Abstract

Ever increasing energy needs have raised the demands for advanced fuels and cladding materials that withstand the extreme radiation environments with improved accident tolerance over a long period of time. Ceria (CeO2) is a well known ionic conductor that is isostructural with urania and plutonia-based nuclear fuels. In the context of nuclear fuels, immobilization and transmutation of actinides, CeO2 is a model system for radiation effect studies. Covalent silicon carbide (SiC) is a candidate for use as structural material in fusion, cladding material for fission reactors, and an inert matrix for the transmutation of plutonium and other radioactive actinides. Understanding microstructural change of these ionic-covalent materials to irradiation is important for advanced nuclear energy systems.While displacements from nuclear energy loss may be the primary contribution to damage accumulation in a crystalline matrix and a driving force for the grain boundary evolution in nanostructured materials, local non-equilibrium disorder and excitation through electronic energy loss may, however, produce additional damage or anneal pre-existing defects.
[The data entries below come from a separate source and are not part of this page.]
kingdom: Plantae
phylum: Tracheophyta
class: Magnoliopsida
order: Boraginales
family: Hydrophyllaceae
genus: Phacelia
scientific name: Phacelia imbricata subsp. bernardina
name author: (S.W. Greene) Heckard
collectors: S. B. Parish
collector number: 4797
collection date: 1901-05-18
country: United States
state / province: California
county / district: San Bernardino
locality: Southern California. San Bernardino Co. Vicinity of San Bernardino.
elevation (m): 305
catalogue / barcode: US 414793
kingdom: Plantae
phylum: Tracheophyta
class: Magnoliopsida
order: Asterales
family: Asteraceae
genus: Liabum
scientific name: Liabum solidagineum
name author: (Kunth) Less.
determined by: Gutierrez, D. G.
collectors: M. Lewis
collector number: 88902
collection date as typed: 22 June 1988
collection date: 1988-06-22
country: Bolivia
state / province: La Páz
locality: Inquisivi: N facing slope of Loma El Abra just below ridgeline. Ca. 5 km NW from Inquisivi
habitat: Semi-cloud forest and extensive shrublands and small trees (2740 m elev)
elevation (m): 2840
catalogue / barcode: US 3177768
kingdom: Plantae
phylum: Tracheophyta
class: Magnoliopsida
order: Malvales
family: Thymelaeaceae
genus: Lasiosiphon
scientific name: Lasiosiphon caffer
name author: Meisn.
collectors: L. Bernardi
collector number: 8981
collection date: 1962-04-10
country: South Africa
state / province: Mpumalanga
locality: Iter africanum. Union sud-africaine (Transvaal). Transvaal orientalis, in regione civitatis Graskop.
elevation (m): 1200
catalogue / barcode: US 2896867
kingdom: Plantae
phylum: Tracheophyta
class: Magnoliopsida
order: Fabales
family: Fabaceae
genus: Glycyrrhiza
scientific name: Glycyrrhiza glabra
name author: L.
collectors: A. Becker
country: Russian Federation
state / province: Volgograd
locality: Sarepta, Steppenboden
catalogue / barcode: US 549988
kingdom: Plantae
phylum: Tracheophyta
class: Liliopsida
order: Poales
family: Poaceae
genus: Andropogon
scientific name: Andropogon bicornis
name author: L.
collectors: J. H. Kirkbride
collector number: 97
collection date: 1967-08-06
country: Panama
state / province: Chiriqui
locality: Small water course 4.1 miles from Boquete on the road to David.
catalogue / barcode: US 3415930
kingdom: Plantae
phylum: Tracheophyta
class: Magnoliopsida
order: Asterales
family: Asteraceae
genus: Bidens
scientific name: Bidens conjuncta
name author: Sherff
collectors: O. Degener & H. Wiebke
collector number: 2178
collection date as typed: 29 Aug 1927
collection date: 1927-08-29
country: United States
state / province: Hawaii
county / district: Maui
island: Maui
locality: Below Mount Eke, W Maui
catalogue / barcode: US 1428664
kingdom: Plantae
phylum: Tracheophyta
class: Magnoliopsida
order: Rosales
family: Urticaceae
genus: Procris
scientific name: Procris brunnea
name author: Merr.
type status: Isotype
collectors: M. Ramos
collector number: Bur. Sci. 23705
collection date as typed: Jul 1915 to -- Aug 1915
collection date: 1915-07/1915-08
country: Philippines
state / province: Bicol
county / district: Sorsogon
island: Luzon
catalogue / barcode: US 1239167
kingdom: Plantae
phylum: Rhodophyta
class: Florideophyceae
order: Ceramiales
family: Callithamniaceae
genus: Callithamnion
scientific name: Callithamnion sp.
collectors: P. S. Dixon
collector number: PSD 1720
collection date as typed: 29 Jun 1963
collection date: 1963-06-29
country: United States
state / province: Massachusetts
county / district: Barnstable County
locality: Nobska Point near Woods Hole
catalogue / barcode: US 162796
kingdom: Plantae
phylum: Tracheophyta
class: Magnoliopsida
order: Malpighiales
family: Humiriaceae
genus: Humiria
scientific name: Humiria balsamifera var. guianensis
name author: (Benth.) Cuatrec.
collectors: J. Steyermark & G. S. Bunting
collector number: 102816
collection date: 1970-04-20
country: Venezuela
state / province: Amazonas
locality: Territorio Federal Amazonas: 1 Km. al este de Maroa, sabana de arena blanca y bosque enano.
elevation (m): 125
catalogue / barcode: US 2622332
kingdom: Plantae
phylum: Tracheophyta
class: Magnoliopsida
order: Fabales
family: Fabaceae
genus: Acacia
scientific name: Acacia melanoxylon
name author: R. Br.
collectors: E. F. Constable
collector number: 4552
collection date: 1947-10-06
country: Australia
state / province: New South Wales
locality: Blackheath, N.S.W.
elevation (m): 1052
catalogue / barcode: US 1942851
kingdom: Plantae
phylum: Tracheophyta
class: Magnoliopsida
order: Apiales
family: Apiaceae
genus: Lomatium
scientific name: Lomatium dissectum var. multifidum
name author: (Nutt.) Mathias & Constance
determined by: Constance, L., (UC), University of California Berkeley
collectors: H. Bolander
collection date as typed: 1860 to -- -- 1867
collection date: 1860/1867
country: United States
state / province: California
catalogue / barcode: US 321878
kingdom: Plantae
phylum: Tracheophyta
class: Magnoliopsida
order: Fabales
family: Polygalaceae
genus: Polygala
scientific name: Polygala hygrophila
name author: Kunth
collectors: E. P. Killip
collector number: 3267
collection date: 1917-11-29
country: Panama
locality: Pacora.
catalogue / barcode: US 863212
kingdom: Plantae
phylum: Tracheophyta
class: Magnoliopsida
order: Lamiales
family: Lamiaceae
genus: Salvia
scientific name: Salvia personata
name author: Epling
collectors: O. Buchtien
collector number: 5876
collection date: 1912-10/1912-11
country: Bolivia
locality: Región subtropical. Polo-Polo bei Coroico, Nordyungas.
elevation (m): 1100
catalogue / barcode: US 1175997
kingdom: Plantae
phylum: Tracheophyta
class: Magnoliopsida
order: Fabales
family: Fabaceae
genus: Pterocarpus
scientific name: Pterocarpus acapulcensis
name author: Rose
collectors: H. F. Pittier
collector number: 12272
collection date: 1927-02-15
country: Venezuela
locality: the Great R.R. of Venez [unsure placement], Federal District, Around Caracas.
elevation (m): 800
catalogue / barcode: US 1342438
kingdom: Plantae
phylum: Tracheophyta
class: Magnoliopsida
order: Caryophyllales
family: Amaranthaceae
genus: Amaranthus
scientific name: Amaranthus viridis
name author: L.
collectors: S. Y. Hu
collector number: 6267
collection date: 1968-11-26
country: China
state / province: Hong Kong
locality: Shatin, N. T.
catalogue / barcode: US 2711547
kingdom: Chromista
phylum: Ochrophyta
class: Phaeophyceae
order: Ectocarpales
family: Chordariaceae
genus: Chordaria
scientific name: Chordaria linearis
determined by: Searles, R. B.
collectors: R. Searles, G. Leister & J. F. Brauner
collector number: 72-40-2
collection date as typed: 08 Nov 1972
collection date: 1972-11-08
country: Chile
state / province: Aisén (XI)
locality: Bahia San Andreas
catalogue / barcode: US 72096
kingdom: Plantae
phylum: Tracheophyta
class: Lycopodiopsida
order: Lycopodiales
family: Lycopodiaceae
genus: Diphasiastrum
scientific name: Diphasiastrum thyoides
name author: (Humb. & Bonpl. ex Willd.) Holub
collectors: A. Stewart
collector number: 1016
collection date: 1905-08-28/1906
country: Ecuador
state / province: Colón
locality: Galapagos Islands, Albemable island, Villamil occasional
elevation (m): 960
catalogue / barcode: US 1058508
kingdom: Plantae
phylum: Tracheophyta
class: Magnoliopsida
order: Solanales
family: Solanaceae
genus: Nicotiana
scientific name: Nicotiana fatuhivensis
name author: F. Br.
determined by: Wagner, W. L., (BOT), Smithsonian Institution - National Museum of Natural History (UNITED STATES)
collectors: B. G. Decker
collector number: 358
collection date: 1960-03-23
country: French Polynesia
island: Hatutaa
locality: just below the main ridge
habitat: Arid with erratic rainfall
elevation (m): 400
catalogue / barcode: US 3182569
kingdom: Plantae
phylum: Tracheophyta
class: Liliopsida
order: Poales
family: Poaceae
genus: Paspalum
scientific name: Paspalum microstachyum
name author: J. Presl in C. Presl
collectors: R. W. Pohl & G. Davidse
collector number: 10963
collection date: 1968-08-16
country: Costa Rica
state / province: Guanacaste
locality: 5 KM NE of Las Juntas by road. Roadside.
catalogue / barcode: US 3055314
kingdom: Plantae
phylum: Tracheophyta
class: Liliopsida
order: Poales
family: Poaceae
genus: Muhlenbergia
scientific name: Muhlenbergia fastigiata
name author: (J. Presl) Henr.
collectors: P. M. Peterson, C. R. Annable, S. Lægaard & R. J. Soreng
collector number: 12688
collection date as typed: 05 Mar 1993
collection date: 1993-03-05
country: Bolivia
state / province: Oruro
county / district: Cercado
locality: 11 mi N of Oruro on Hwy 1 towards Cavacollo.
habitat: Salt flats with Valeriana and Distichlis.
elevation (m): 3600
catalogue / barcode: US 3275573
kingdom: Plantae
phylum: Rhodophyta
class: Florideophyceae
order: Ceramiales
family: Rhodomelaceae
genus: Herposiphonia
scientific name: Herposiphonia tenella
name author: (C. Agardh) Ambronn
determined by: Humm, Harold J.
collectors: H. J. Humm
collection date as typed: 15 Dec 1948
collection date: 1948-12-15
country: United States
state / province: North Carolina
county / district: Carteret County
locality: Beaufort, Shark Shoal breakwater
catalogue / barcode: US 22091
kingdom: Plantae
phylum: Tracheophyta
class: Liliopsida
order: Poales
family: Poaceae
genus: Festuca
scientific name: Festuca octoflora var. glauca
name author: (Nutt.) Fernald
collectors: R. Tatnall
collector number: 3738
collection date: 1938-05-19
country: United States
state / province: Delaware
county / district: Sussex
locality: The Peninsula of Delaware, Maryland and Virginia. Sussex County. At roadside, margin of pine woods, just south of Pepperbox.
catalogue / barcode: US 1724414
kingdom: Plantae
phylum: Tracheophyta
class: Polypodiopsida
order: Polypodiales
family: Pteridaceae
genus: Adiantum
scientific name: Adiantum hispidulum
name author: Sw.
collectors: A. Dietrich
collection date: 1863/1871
At intermediate transit energies where electronic and nuclear energy losses are both significant, synergistic, additive or competitive processes may evolve that affect the dynamic response of materials to irradiation. The response of crystalline and nanostructured CeO2 and SiC to ion irradiation are studied under different nuclear and electronic stopping powers to describe some general material response in this transit energy regime. Although fast radiation-induced grain growth in CeO2 is evident with no phase transformation, different fluence and dose dependence on the growth rate is observed under Si and Au irradiations. While grain shrinkage and amorphization are observed in the nano-engineered 3C SiC with a high-density of stacking faults embedded in nanosize columnar grains, significantly enhanced radiation resistance is attributed to stacking faults that promote efficient point defect annihilation. Moreover, competing effects of electronic and nuclear energy loss on the damage accumulation and annihilation are observed in crystalline 4H-SiC. Systematic experiments and simulation effort are needed to understand the competitive or synergistic effects.